Application of Electro-Fenton Technology to Remediation of Polluted Effluents by Self-Sustaining Process

Chemical Engineering Department, University of Vigo, Isaac Newton Building, Campus As Lagoas, Marcosende, 36310 Vigo, Spain

Received 19 December 2013; Accepted 20 January 2014; Published 26 February 2014

Academic Editors: X. Hu, W. K. Jo, Y. S. Ok, Y. Xu, and M. Zarei

Copyright © 2014 Maria Ángeles Fernández de Dios et al. This is an open access article distributed under the Creative Commons Attribution License, which permits unrestricted use, distribution, and reproduction in any medium, provided the original work is properly cited.

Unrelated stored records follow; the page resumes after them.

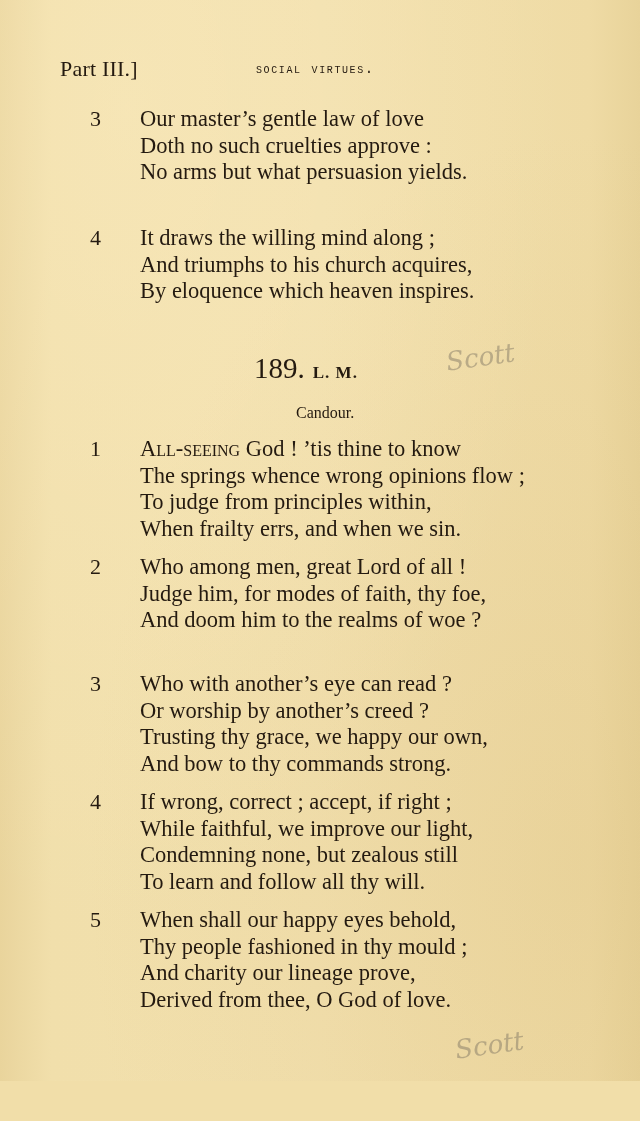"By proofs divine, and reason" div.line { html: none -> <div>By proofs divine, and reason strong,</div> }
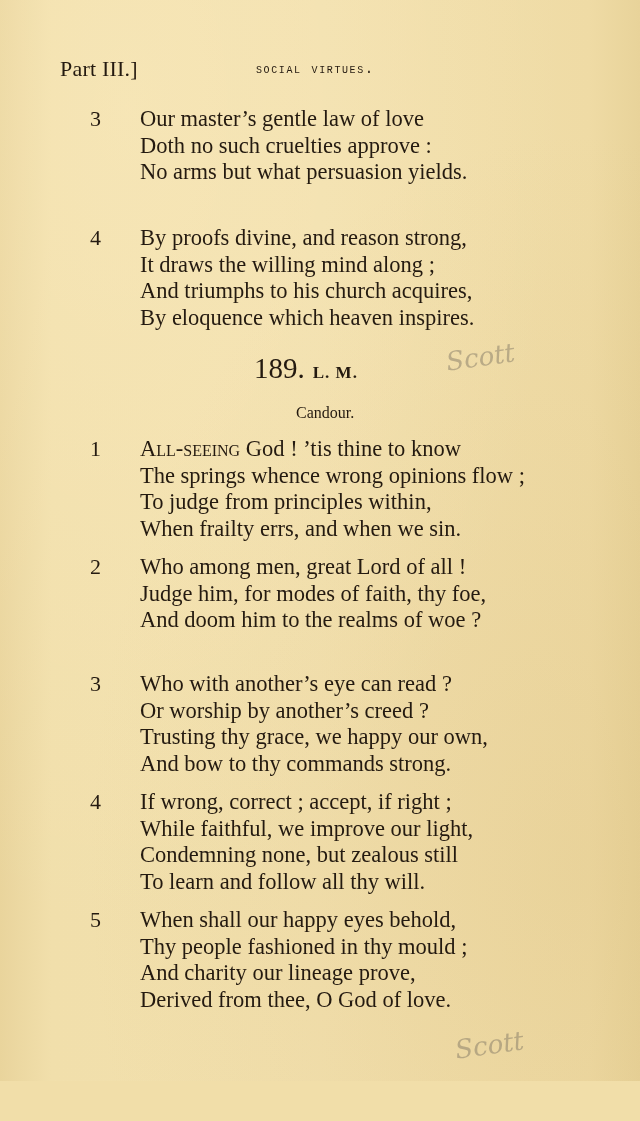"When frailty errs, and when" div.line { html: <div>When frailty errs, and when we sin.</div> -> none }
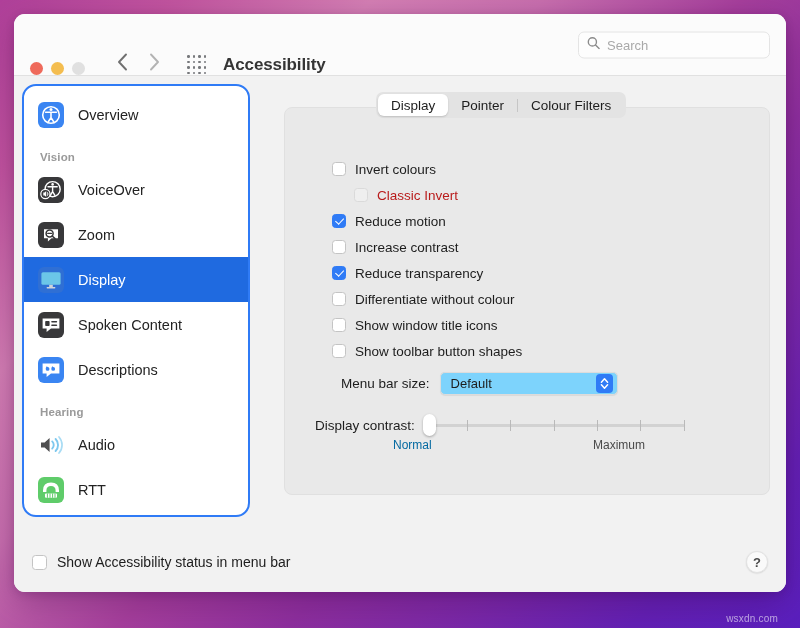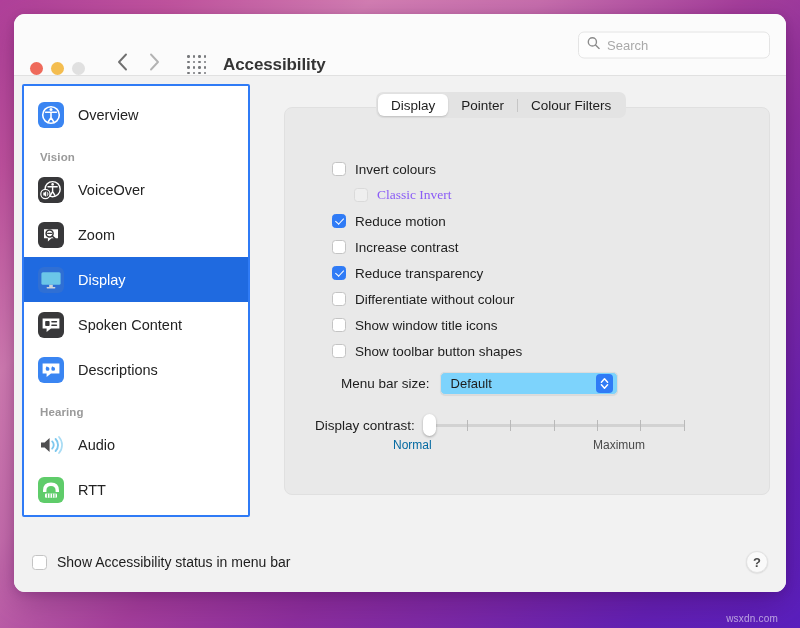"Overview" .sidebar { border-radius: 2px -> 14px }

The applicability of electro-Fenton technology to remediation of wastewater contaminated by several organic pollutants such as dyes and polycyclic aromatic hydrocarbons has been evaluated using iron-enriched zeolite as heterogeneous catalyst. The electro-Fenton technology is an advanced oxidation process that is efficient for the degradation of organic pollutants, but it suffers from the high operating costs due to the need for power investment. For this reason, in this study microbial fuel cells (MFCs) were designed in order to supply electricity to electro-Fenton processes and to achieve high treatment efficiency at low cost. Initially, the effect of key parameters on the MFC power generation was evaluated. Afterwards, the degradation of Reactive Black 5 dye and phenanthrene was evaluated in an electro-Fenton reactor, containing iron-enriched zeolite as catalyst, using the electricity supplied by the MFC. Near complete dye decolourization and 78% of phenanthrene degradation were reached after 90 min and 30 h, respectively. Furthermore, preliminary reusability tests of the developed catalyst showed high degradation levels for successive cycles. The results permit concluding that the integrated system is adequate to achieve high treatment efficiency with low electrical consumption.